A few minutes ago, venture capitalist Tom Perkins appeared on Bloomberg Television to address the national outrage over his letter comparing criticism of the rich to Kristallnacht in 1930s Nazi Germany. Perkins’s appearance was painful to watch.
After solemnly explaining that he’d spoken to Abe Foxman of the Anti-Defamation League, Perkins drew an odd distinction, disavowing his use of the word Kristallnacht, but apparently not the broader Nazi comparison.
Then he embarked on a rambling discourse that essentially reiterated the very comments that ignited the furor. A few points he made:
• His analogy wasn’t that far off: “Jews were only one percent of German population, yet Hitler was able to demonize the Jews.”

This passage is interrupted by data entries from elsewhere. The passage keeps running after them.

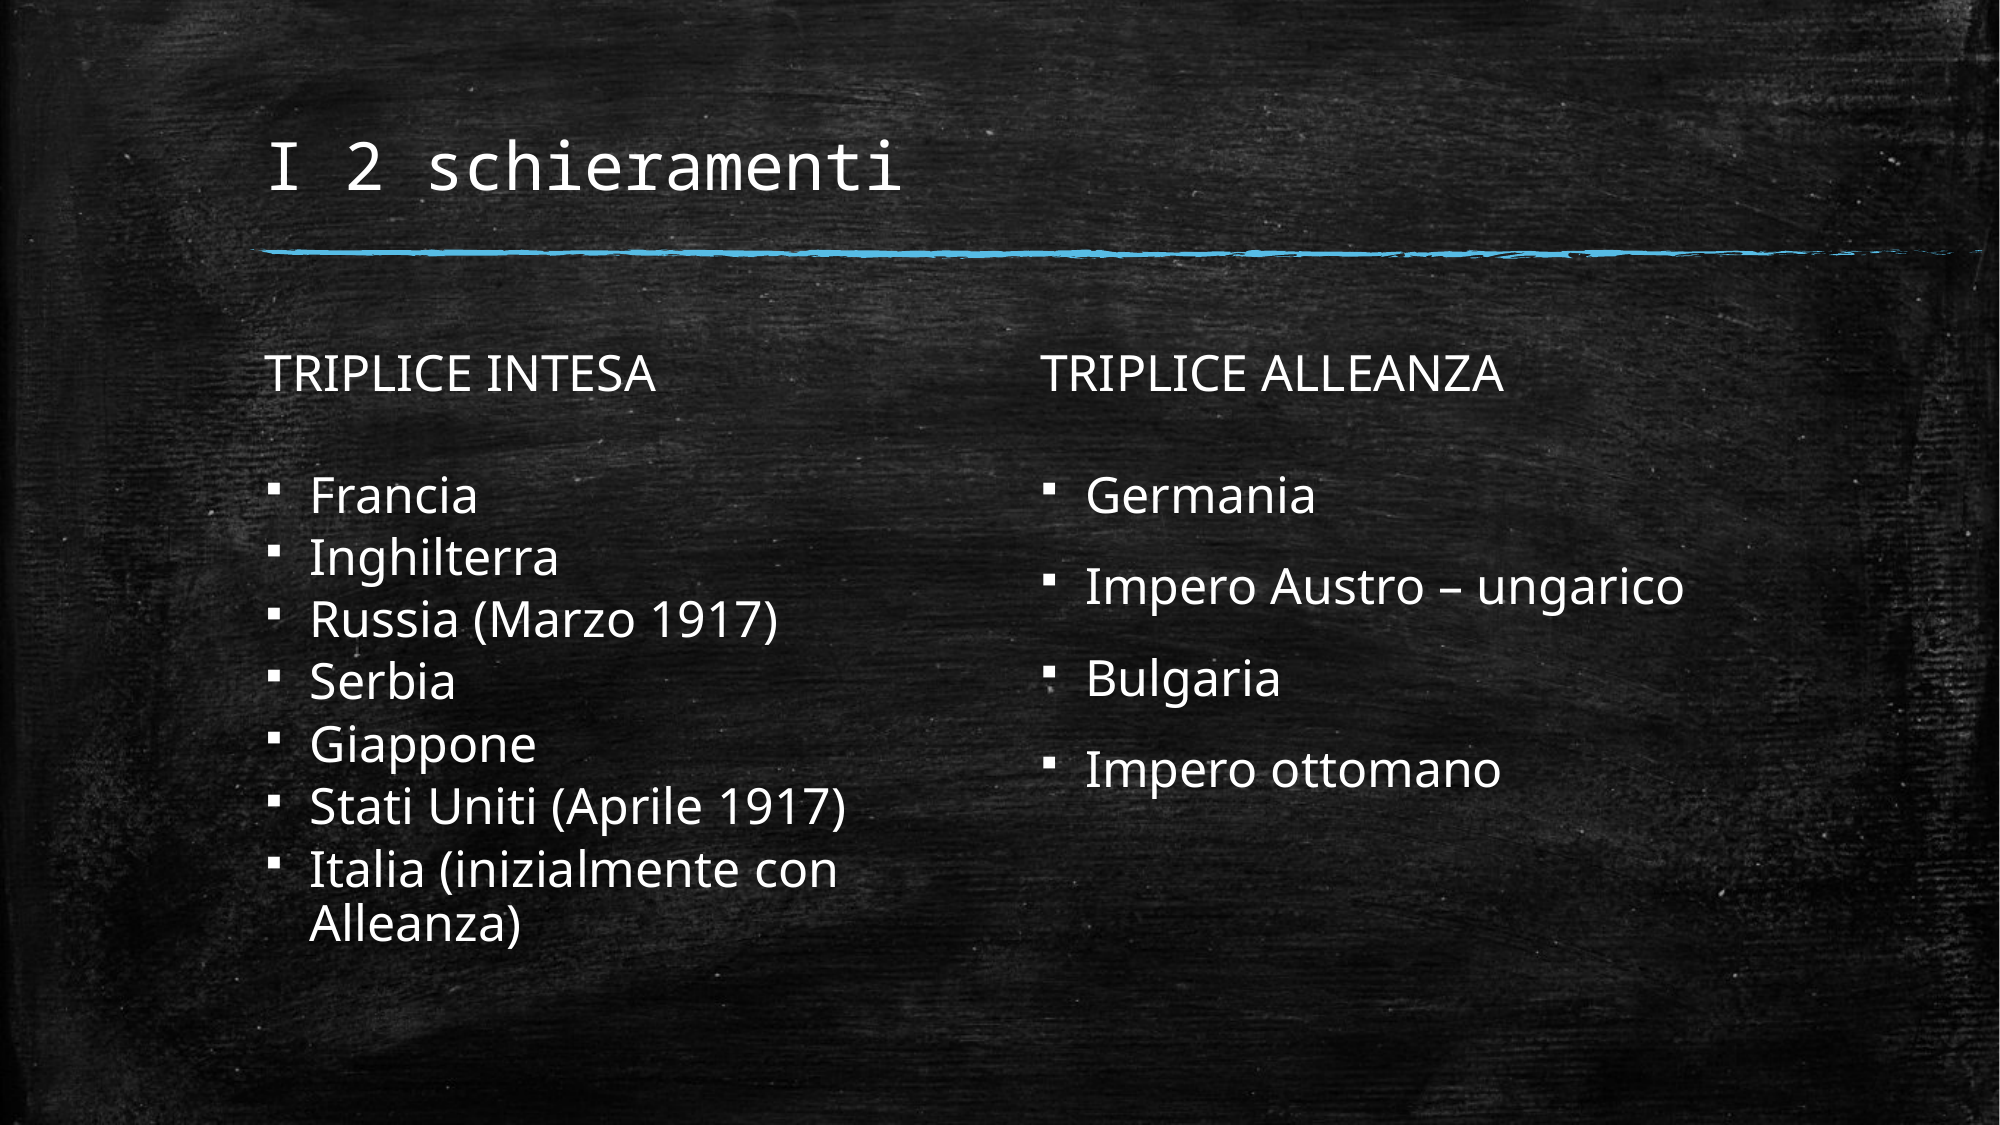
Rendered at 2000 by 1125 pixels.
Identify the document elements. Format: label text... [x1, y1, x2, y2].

list Germania Impero Austro – ungarico Bulgaria Impero ottomano [1025, 462, 1750, 1013]
list TRIPLICE INTESA [249, 312, 975, 438]
title I 2 schieramenti [249, 45, 1750, 213]
list TRIPLICE ALLEANZA [1025, 312, 1750, 438]
list Francia Inghilterra Russia (Marzo 1917) Serbia Giappone Stati Uniti (Aprile 1917) Italia (inizialmente con Alleanza) [249, 462, 994, 1013]
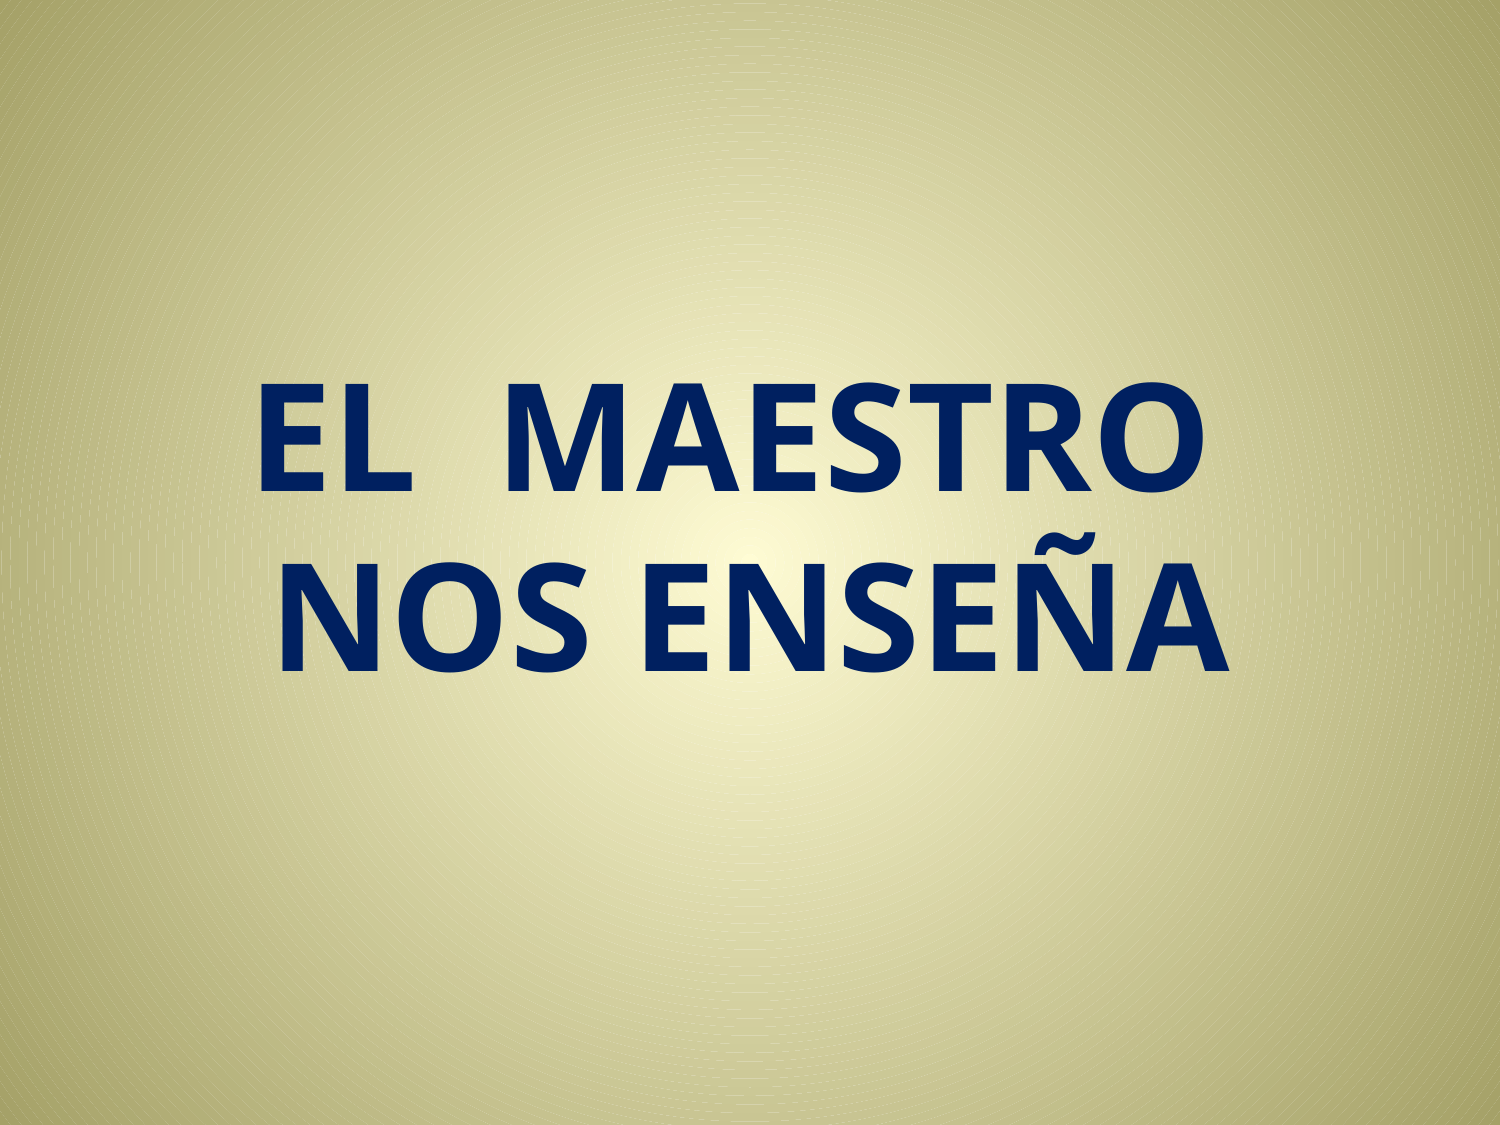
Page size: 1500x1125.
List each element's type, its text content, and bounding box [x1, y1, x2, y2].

title EL MAESTRO NOS ENSEÑA [75, 184, 1425, 858]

• It’s absurd to demonize the rich: “It’s absurd to demonize the rich for doing what the rich do and getting richer by creating opportunities for others.”
• That what prompted his letter was criticism from the San Francisco Chronicle of his ex-wife, the novelist Danielle Steel, for having hedges that were too high.

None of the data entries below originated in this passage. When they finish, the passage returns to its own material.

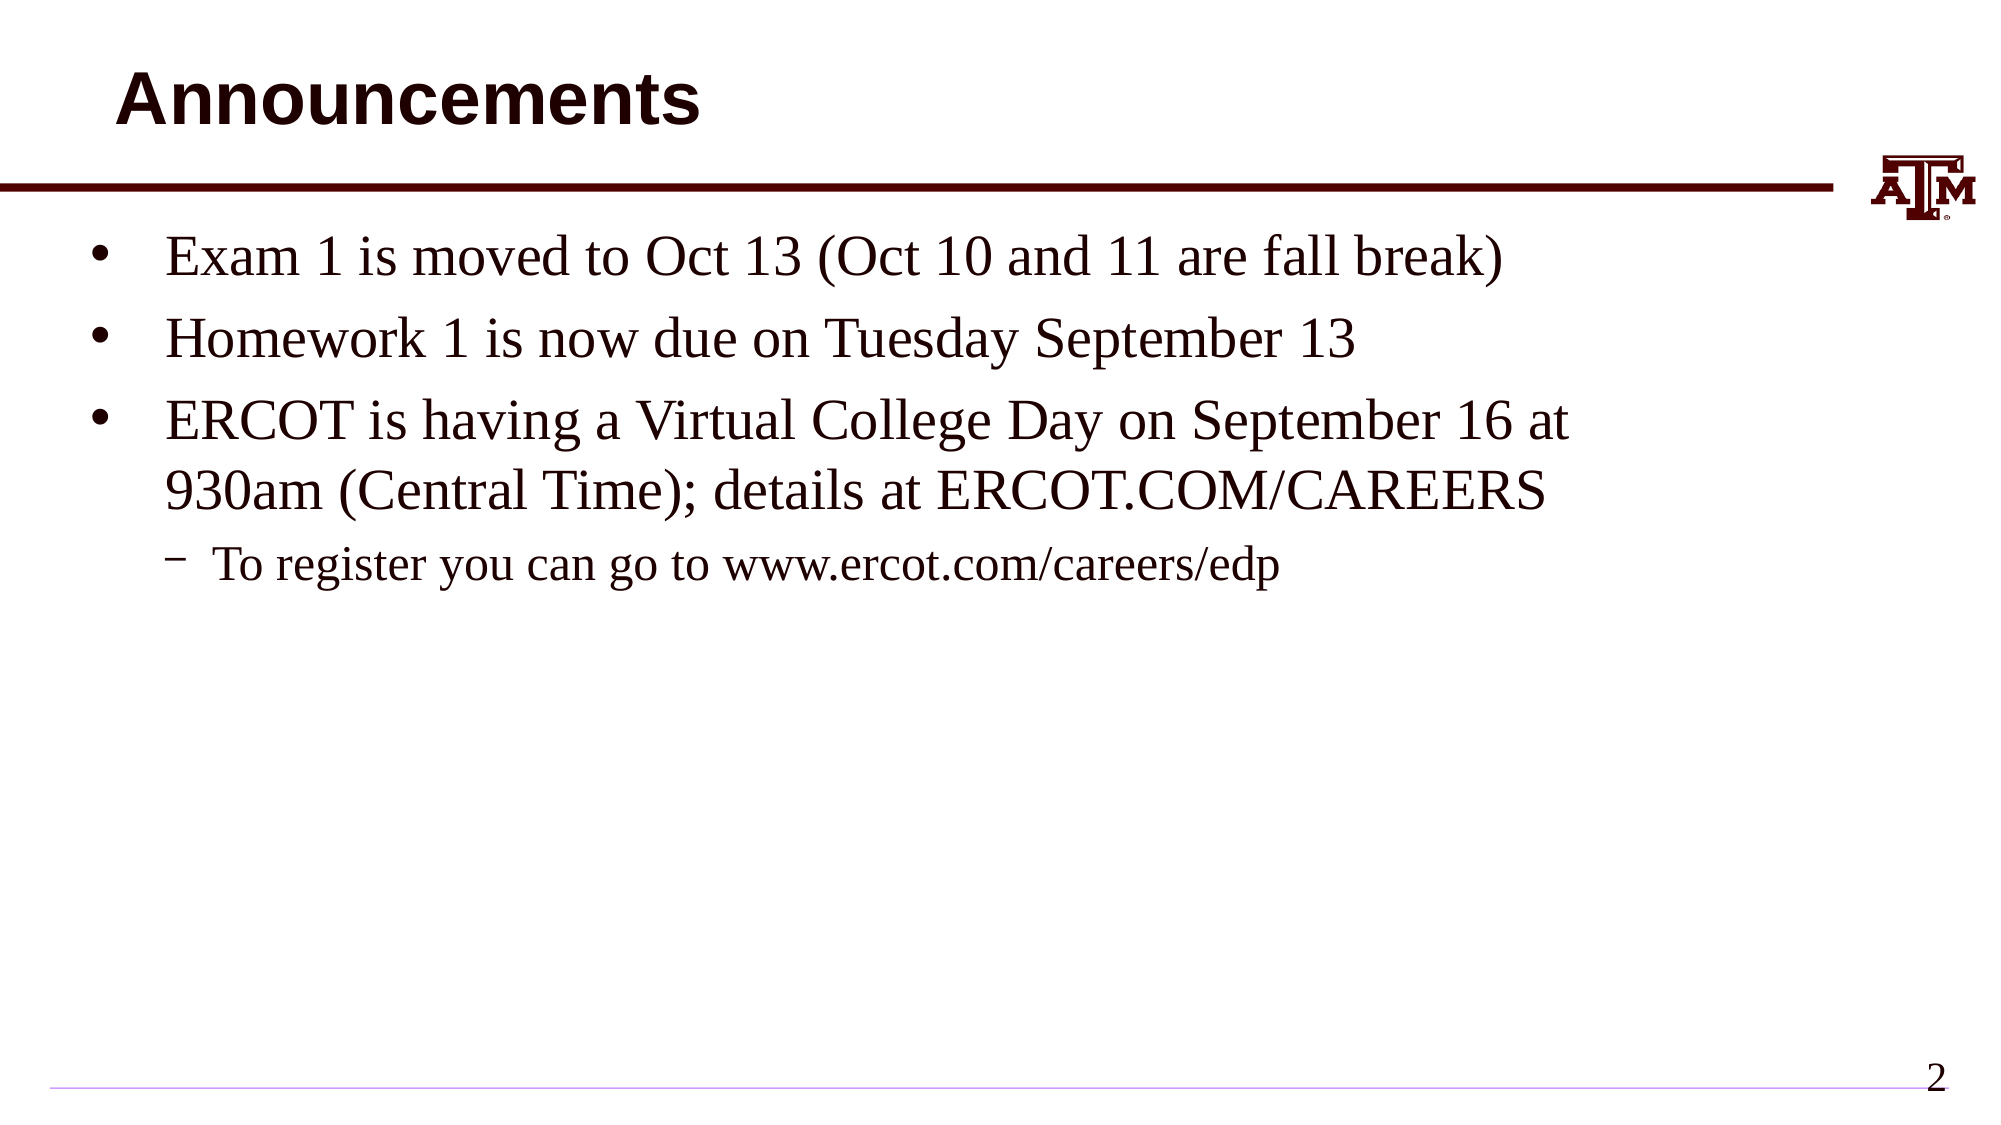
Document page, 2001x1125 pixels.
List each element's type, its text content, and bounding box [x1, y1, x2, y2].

title Announcements [99, 12, 1934, 188]
list Exam 1 is moved to Oct 13 (Oct 10 and 11 are fall break) Homework 1 is now due on Tuesday September 13 ERCOT is having a Virtual College Day on September 16 at 930am (Central Time); details at ERCOT.COM/CAREERS To register you can go to www.ercot.com/careers/edp [74, 209, 1976, 823]
slide_number 1 [1649, 1037, 1963, 1113]
picture [1856, 137, 1990, 238]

• That he really doesn’t regret much: “The use of the word … was a terrible misjudgment. I don’t regret the message.”
• He also said something to the effect that his watch was so expensive that it could buy “a six-pack of Rolexes.” When Emily Chang, the interviewer, asked him what kind of watch he was wearing, he said that his Rolex comment had been off the record (fact check: on live television, there is no “off the record”); he wears a Richard Mille, he said, noting that it was a gift from the company that made his yacht.
One final point: If you strip out all the weirdness, inappropriate quasi-apologies for the Nazi stuff and listen to the core of what Perkins believes, it’s actually the standard-issue Republican platform, which Perkins himself at one point helpfully boiled down to tweet length: “I think the solution is less interference, lower taxes, let the rich do what the rich do.”